Farm organisations have reacted furiously to the particulars of the Department of Agriculture, Food and the Marine’s recently launched National Beef Welfare Scheme, with the payment rate being the main talking point.
IFA livestock chairman, Brendan Golden, has called on the DAFM to redesign the scheme with practical measures and higher payment rates with ceilings brought in line with the BEEP-S it is replacing.
He has said that the measure in its current form is a “support for service providers, not farmers”.
He has described the payment provided by the “poorly designed” scheme as “far too low and on too few cows”.
Golden stressed that the scheme is “an insult” to suckler farmers and “fails miserably” to deliver on a commitment to provide suckler farmers with a replacement scheme for BEEP-S with similar “ambition and practical” measures.
“Most of it will leak to vets, laboratories and others. A suckler farmer in BEEP-S with 25 cows received €84/cow. “
“This scheme will only return €47/cow to that farmer while also requiring additional actions that are cost prohibitive and add nothing to the income of the farm.”
“We estimate that, for a farmer with 20 animals, 80% of the IBR payment will be directly leaked to vets and laboratories.”
“Factor in the extra time and effort the farmer has to put in and you are at 100% leakage. Farmers cannot be expected to work for nothing,” he added.
IFA has highlighted its rejection of including IBR testing in the scheme to the minister and his officials.
“Suckler farmers will not be taken for fools. The minister must go back to the drawing board with his officials to identify practical measures that add value to our farms,” he said.
Meanwhile, the ICSA has said the suckler scheme is “sorely lacking in ambition” and does not “inspire confidence” that the government really wants to keep current suckler numbers in place.
Its suckler chair, Jimmy Cosgrave, said the scheme does have some positive elements but overall, it will not deliver in terms of farm income on suckler farms.

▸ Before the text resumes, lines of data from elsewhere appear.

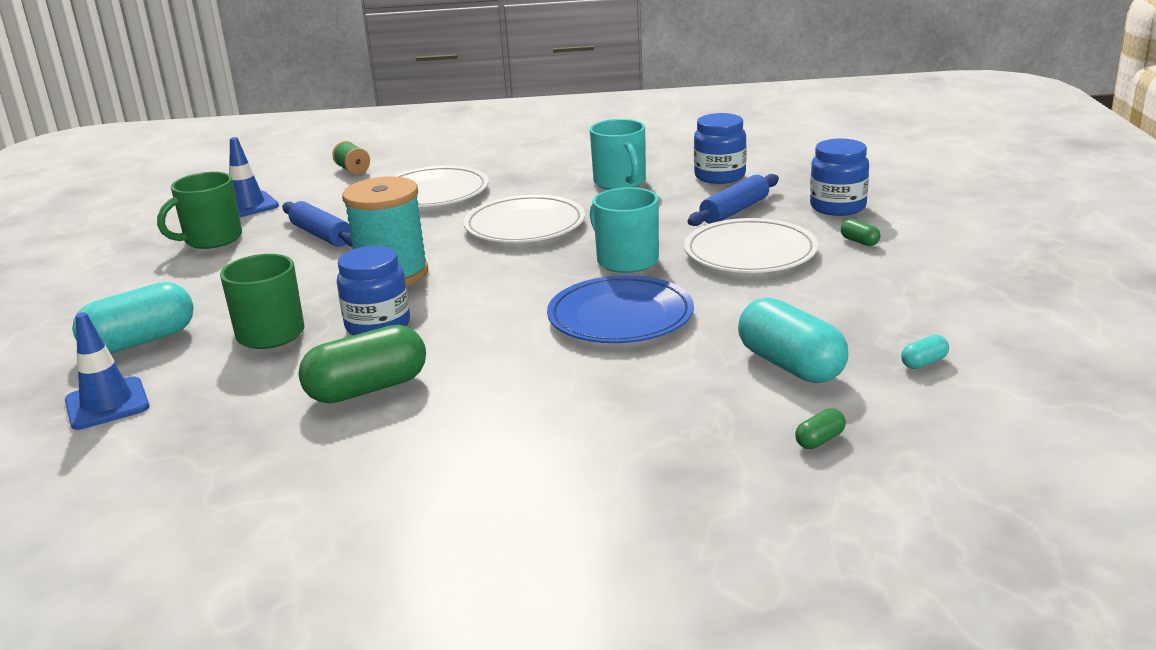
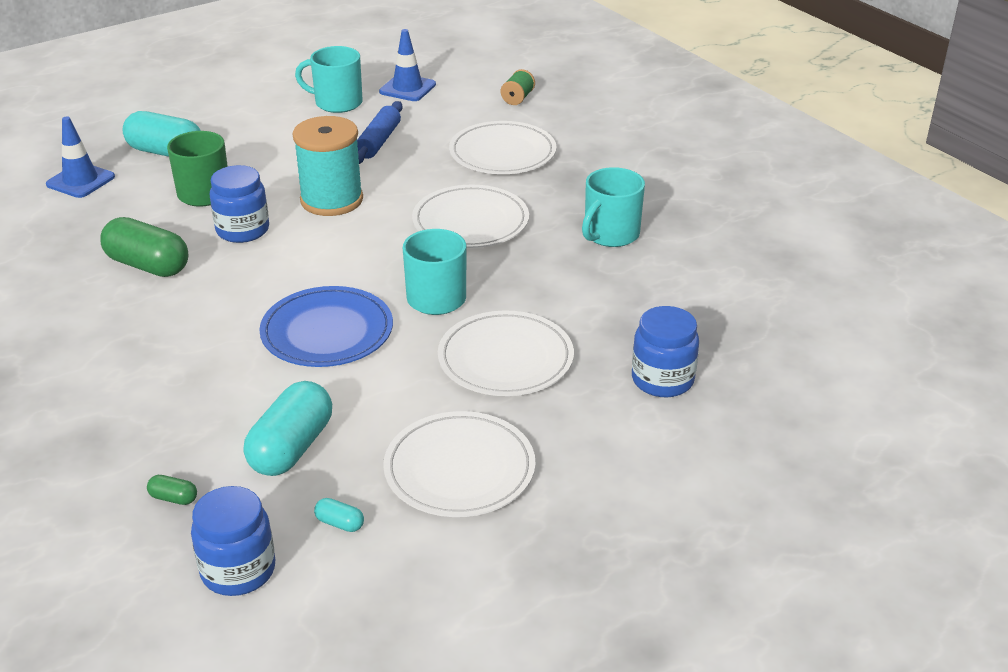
camera: 55 degrees right, 10 degrees up
(212, 239) = (337, 103): green mug -> turquoise mug
(720, 176) = (679, 284): blue jar -> blue jar (238, 570)
(734, 211) = (597, 320): blue rolling pin -> none
(859, 242) = (583, 417): green capsule -> none
(888, 299) = (459, 469): none -> white plate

He welcomed the meal feeding measure but stressed that the payment rate of €35/head does not reflect 2023 costs and the work involved.
Cosgrave described the maximum number of 40 head for this measure as a “completely needless limit that is unfair to commercial suckler farmers who are trying to stay in it for the long term”.
He added that the IBR measure could be helpful in improving the health status of some herds and providing the basis for targeted programmes.
Ultimately, IBR is potentially an issue for live export, he added. However, the rate of €15/head to a maximum €300 is “money for vets with no regard for the farmer’s time and effort”.
“The unfortunate thing is the public is being led to believe that this scheme is delivering €28 million to suckler farmers when it is not in reality.”
“A significant chunk is going to support vets, labs and even the meal compounders, who will have fewer customers if suckler farmers go out of business,” he added.
Meanwhile, the Irish Natura & Hill Farmers’ Association has called for an increase in the overall payment rate and a full review around the IBR testing requirement.
Its vice-president, Micheal McDonnell, has said that there reality is that for the vast majority of suckler farmers, there is “no great incentive to join”.
He has called on the DAFM to review the scheme with a view to delivering at least twice the current payment rates with “less onerous” requirements around the IBR testing.
He said the €50/cow payment rate is “well short of what is required and while some may argue that there is a front-loaded payment on the first 20 cows, most of the financial benefit will be offset through the IBR testing requirement”.
“As this is a national scheme not subject to CAP regulation, there is an opportunity to review the payment rates and the scheme make-up.”
“There needs to be a higher payment rate for the mandatory meal requirement.”
“In addition to this, there may be an opportunity to justify an environmental and animal welfare payment in recognition of the benefits from our extensive naturally reared suckler systems.”
“With regard to the IBR testing, it should only operate as a percentage of a farmer’s overall herd or should be considered as a voluntary add-on, which would avoid the need for penalties as is currently the case.”